For technologically-savvy grandparents, there's also the "Drop In" feature on Echo Show (the main difference between the Echo and Echo Show is that the latter features its own built-in touchscreen). When you "drop in," you'll be instantly starting a video call with one of your permitted contacts (each device must have the Drop In feature turned on and contacts on different Amazon accounts must first grant each other Drop In permissions). Now, since my mom spends most of our FaceTime conversations with me showing half her face (if I'm lucky) or her thumb over the screen, I'm not sure she's the best candidate for this product, but it is a cool feature nonetheless.

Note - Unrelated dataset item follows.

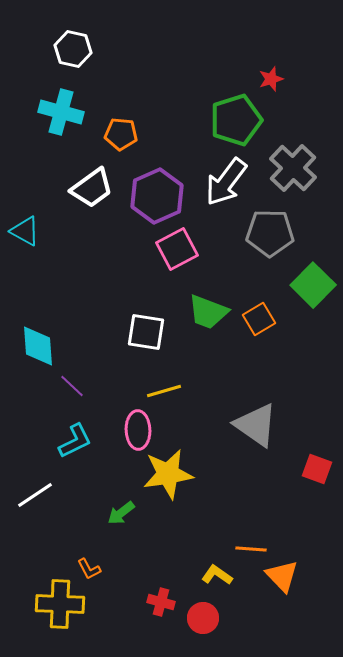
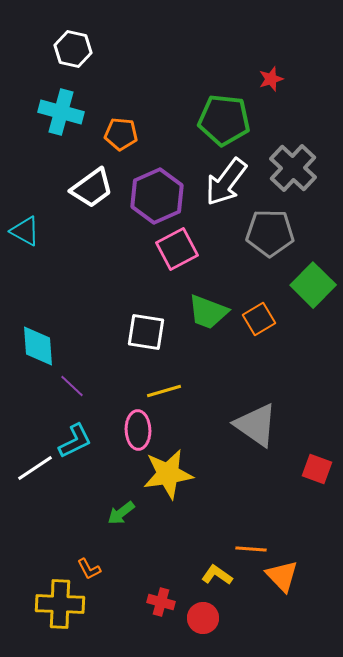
green pentagon: moved 12 px left; rotated 24 degrees clockwise
white line: moved 27 px up
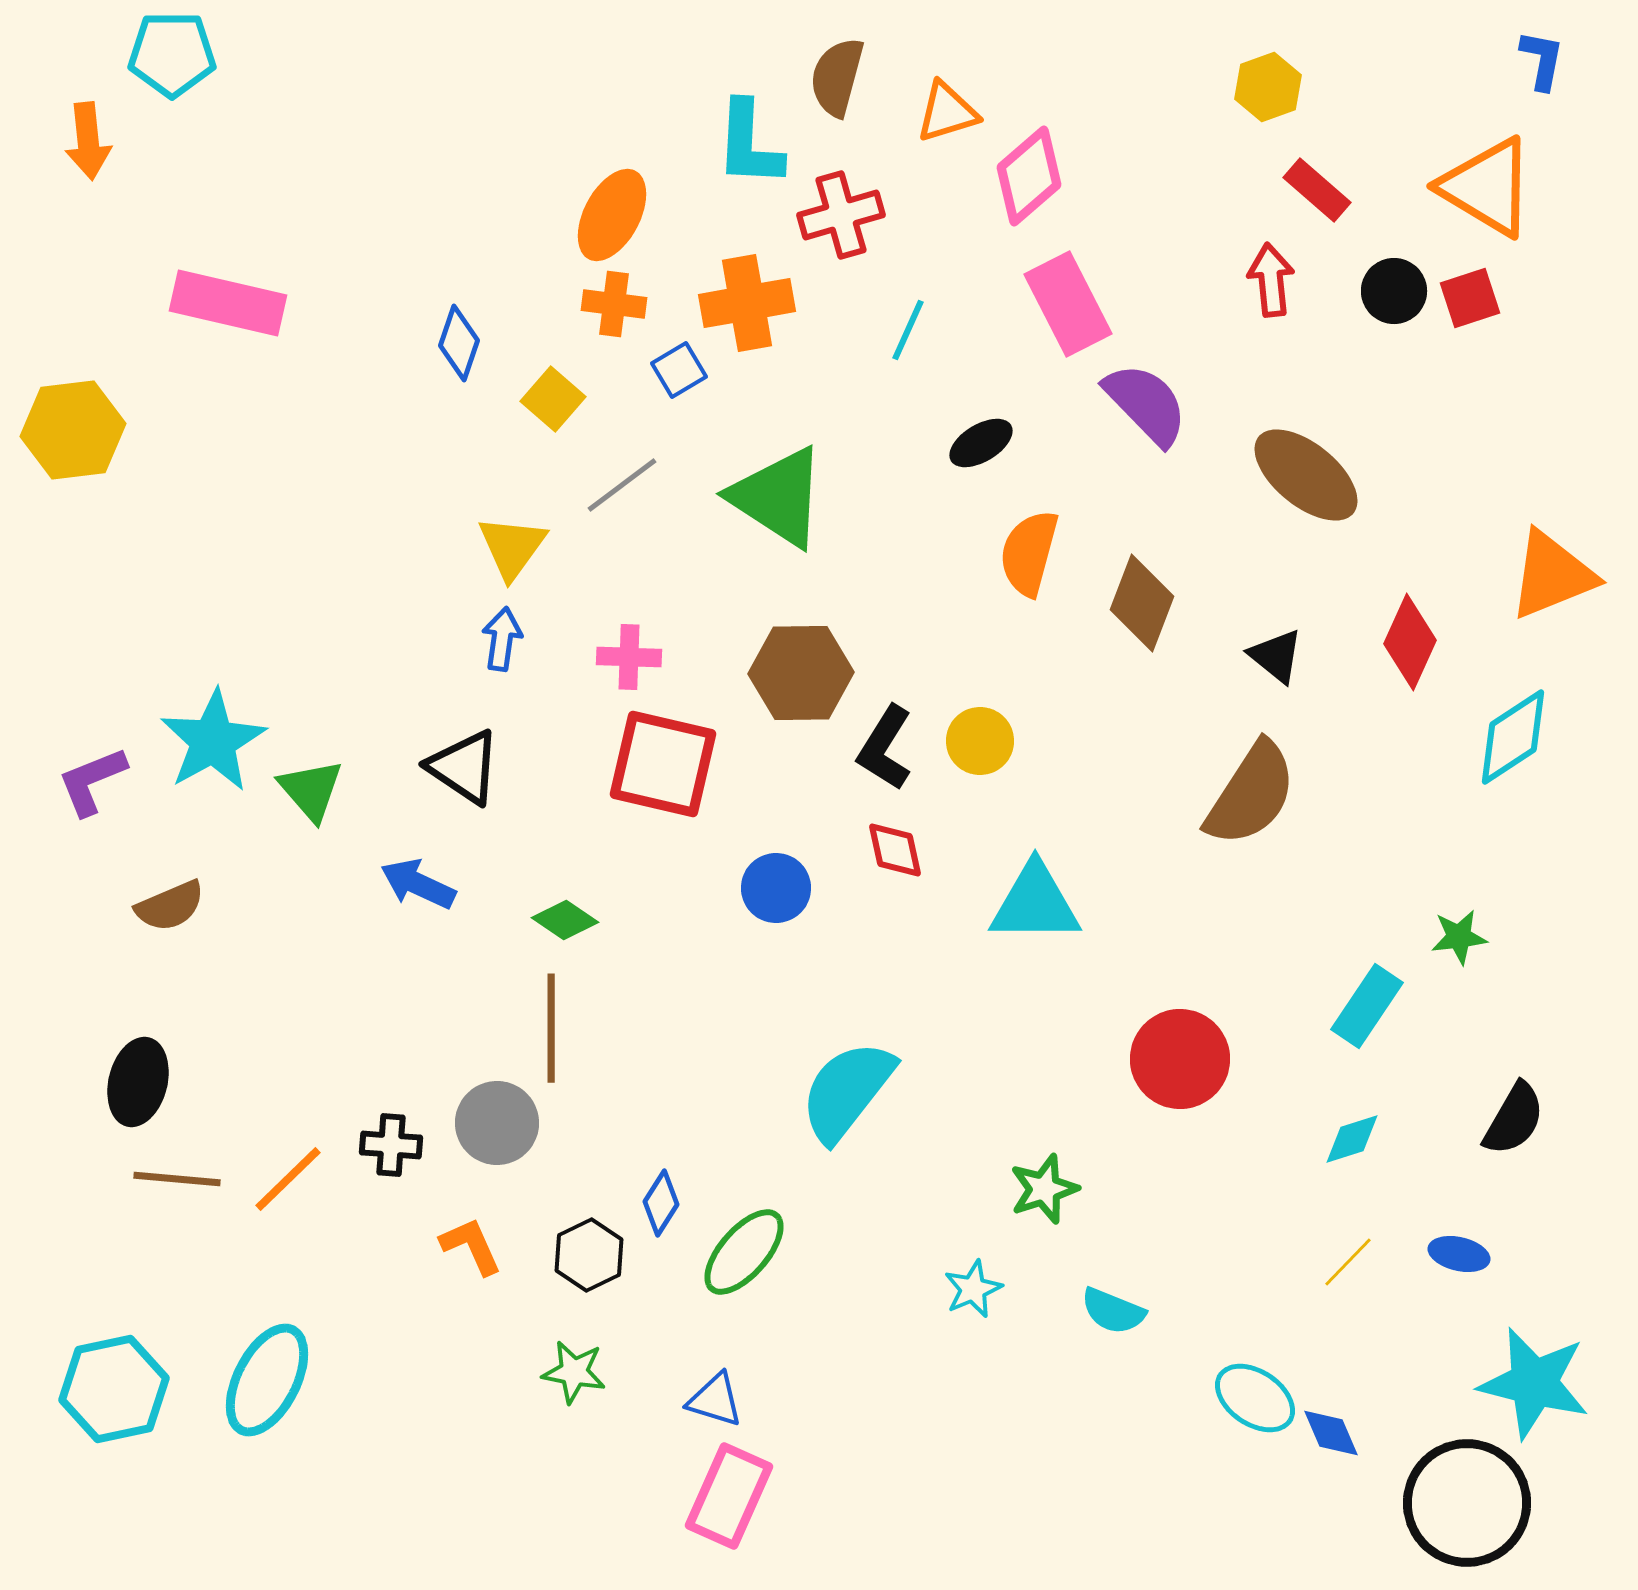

Alexa also offers a feature called Blueprints. According to their website, "Alexa Skill Blueprints are a new way for you to customize your Alexa experience by adding personalized Alexa skills and responses. This makes Alexa even more knowledgeable, delivering a delightful experience that is unique to you and your family." Among those personalized schools is a feature that allows you to create and send a personalized birthday, Father's Day or a "Thinking of you" card, complete with your own photos and audio messages, to friends and family with Alexa-enabled devices.

And while a virtual hug, card, or video chat will never be the same as giving your friends and family a big ol' hug in person, I appreciate the ability to still make some kind of meaningful connection with loved ones during this crazy time. It is so vitally important, and I appreciate Amazon creating products that can help us stay (virtually) in touch. With no clear end in sight, and for better or worse, I am clinging to the benefits of technology more than ever.